DOCUMENT EXTRACT:

════════════════════

Sat, 15 Dec 2007
Many countries at this year’s climate change conference including China, the European Union countries, and the U.S. have set targets for the use of biofuels to reduce their greenhouse gas emissions.

Biofuels are liquid fuels made from animal or plant matter. Burning them to power vehicles can result in fewer emissions per unit of energy than using petroleum fuels. Their production may also promote rural development and national energy security.

Biofuels may not in fact be a sustainable solution to climate change. Depending on the plants used to make the fuel, the production process, and the policy frameworks of governments, biofuels may lead to rising food prices, soil degradation, loss of biodiversity, increased rural poverty, and greater GHG emissions due to deforestation.

The U.S. is the world’s second largest producer of biofuels, and this is mostly ethanol made from corn. The enthusiasm of the Government for corn ethanol arguably has little to do with its environmental benefits, and much more to do with reducing dependence on oil imports, and reducing government subsidies paid to corn farmers.

An increase in demand for corn because of new domestic targets for ethanol has driven up the price and in turn leads to the government saving some US$6billion in subsidies to corn farmers.

These economic benefits of corn ethanol to the United States economy are what drive its growth. But it has negative consequences elsewhere. As demand for corn as a fuel rises, so too does its price. In late 2006 prices of corn jumped by 65 percent, effecting both global corn prices and the price of other foods such as soy beans which are used to substitute for corn in animal feed. These shifts in production, demand and price for U.S. corn have significant implications for food security in food importing countries.

These impacts on food prices need to be set against the modest reductions in GHG emissions from corn ethanol. At present ethanol can only be mixed with gasoline in quantities of up to 10 percent (described as E10) without engine modification. Given ethanol provides less power to an engine than gasoline, more fuel is required to travel the same distance. Therefore studies indicate using E10 may actually result in a net increase in emissions.

The development of palm oil biodiesel in Indonesia provides another example where biofuels may have significant negative impacts. The aggregate economic benefits of palm oil biodiesel seem good. The Government aims to create millions of jobs and $1.3 billion worth of exports by 2010 through new palm oil plantations and value-added exports. Recent regional development plans have designated 20 million hectares for oil palm plantations, mainly in Sumatra, Kalimantan, Sulawesi and West Papua.

════════════════════

MATERIAL:

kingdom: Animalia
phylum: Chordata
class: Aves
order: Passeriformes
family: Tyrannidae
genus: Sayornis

════════════════════

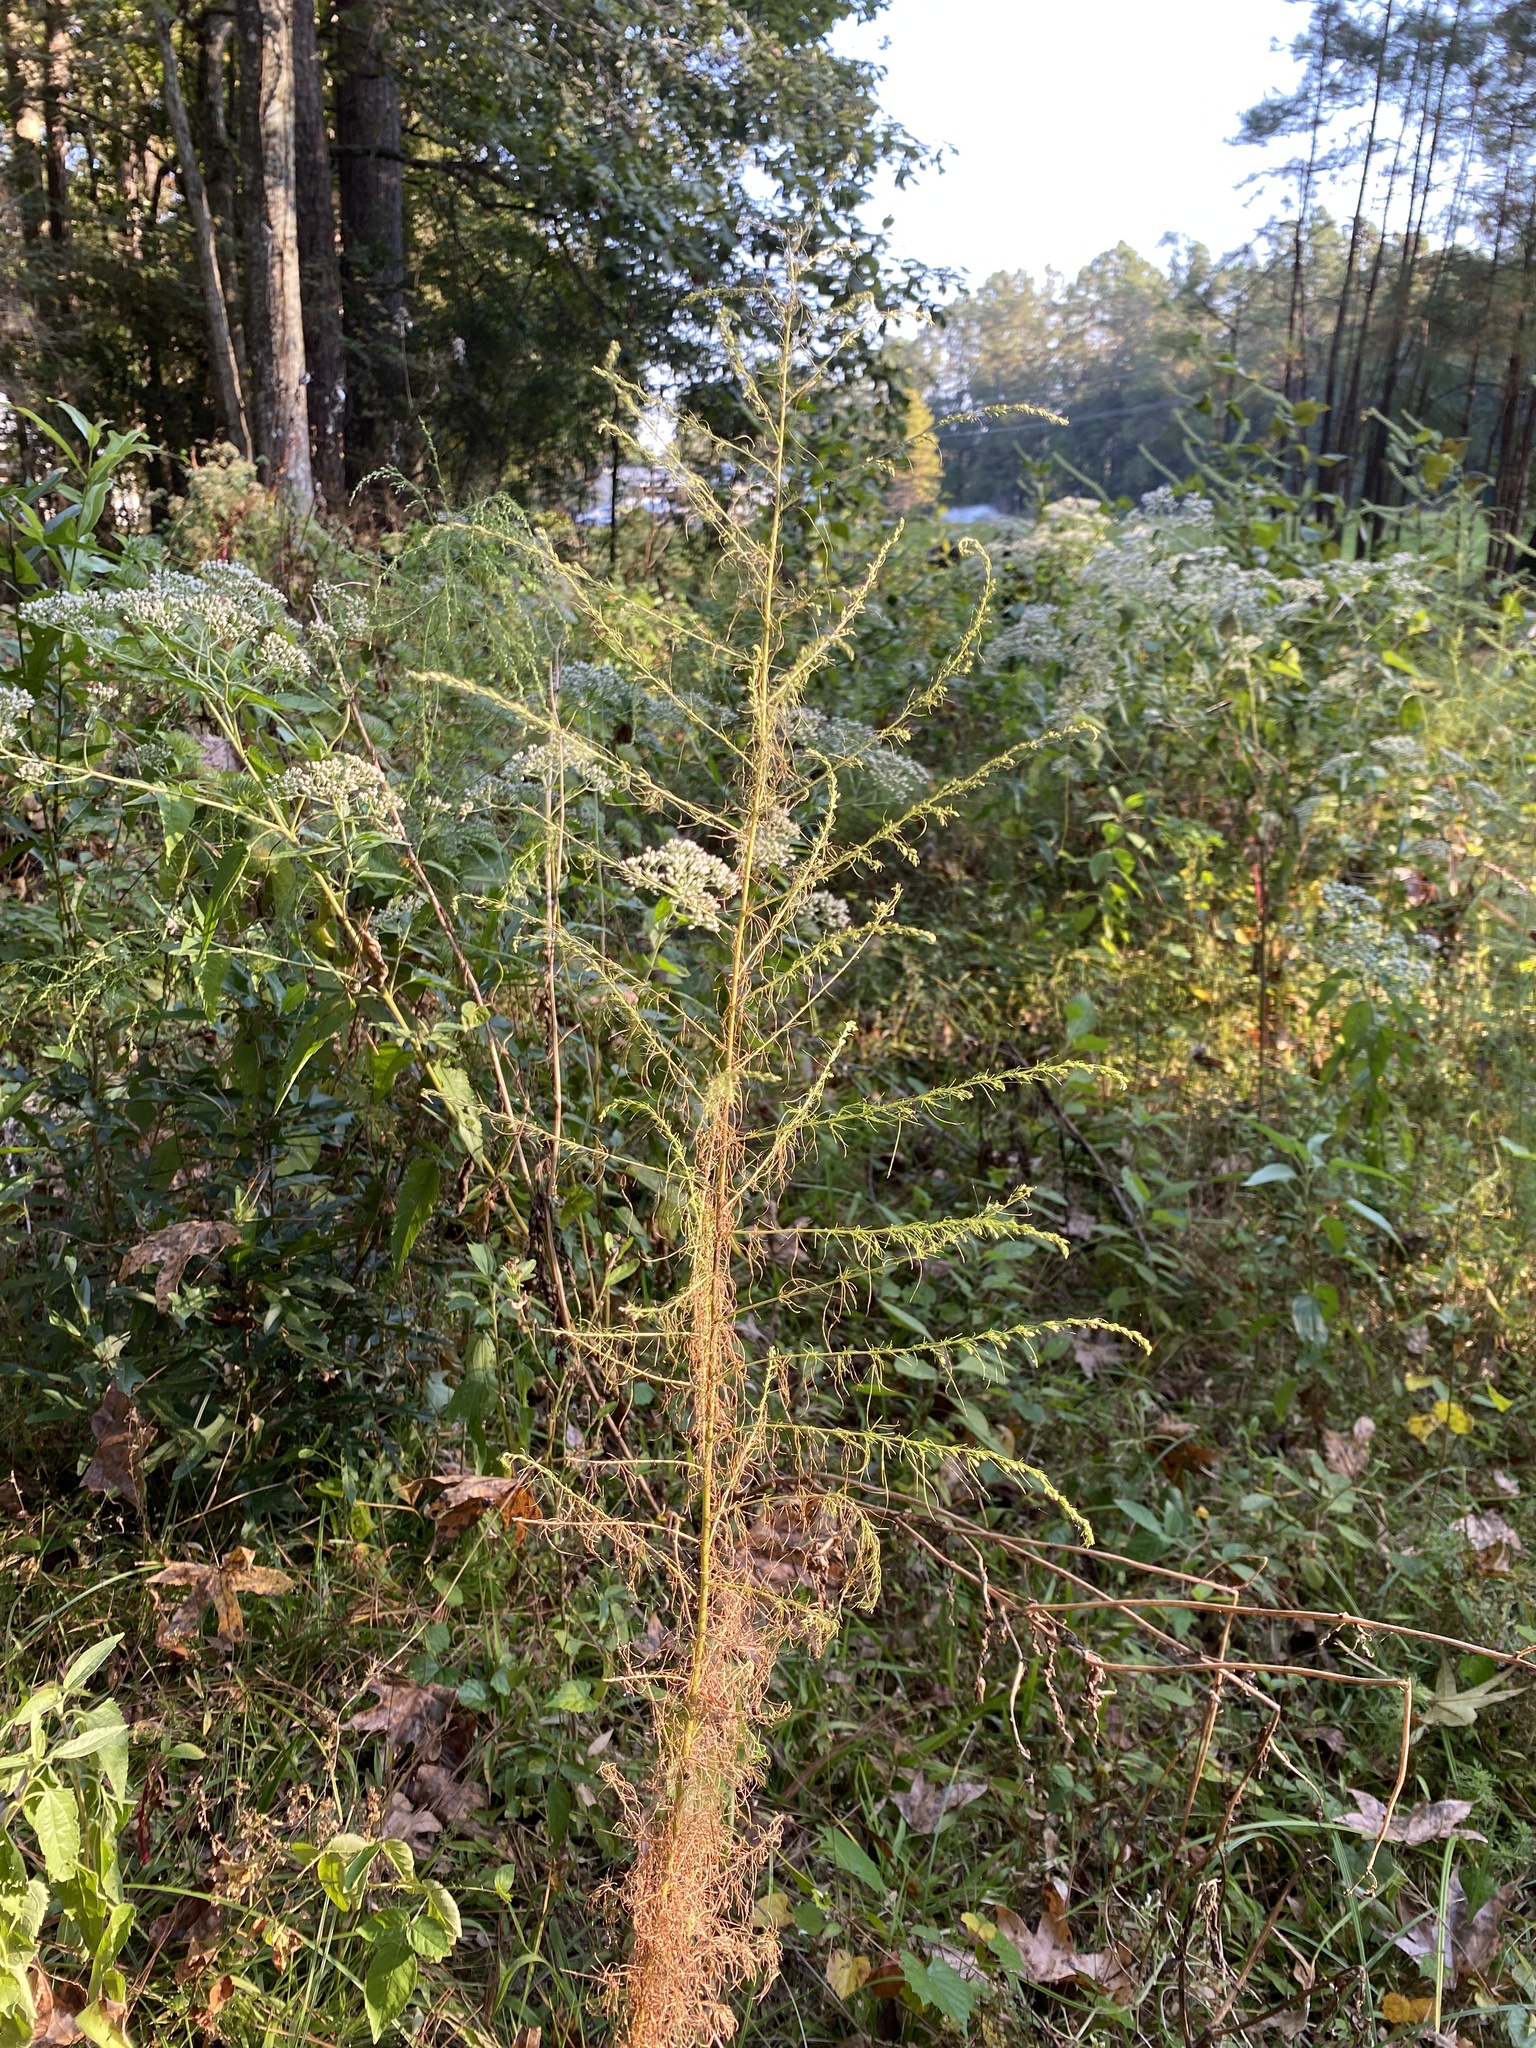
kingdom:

════════════════════

WHAT TO PRODUCE:
Rewrite the biofuels text starting with "Biofuels are liquid" and going on through "due to deforestation.", replacing "petroleum fuels" with "fossil fuels".

RESPONSE FOR THIS EXERCISE:
Biofuels are liquid fuels made from animal or plant matter. Burning them to power vehicles can result in fewer emissions per unit of energy than using fossil fuels. Their production may also promote rural development and national energy security.

Biofuels may not in fact be a sustainable solution to climate change. Depending on the plants used to make the fuel, the production process, and the policy frameworks of governments, biofuels may lead to rising food prices, soil degradation, loss of biodiversity, increased rural poverty, and greater GHG emissions due to deforestation.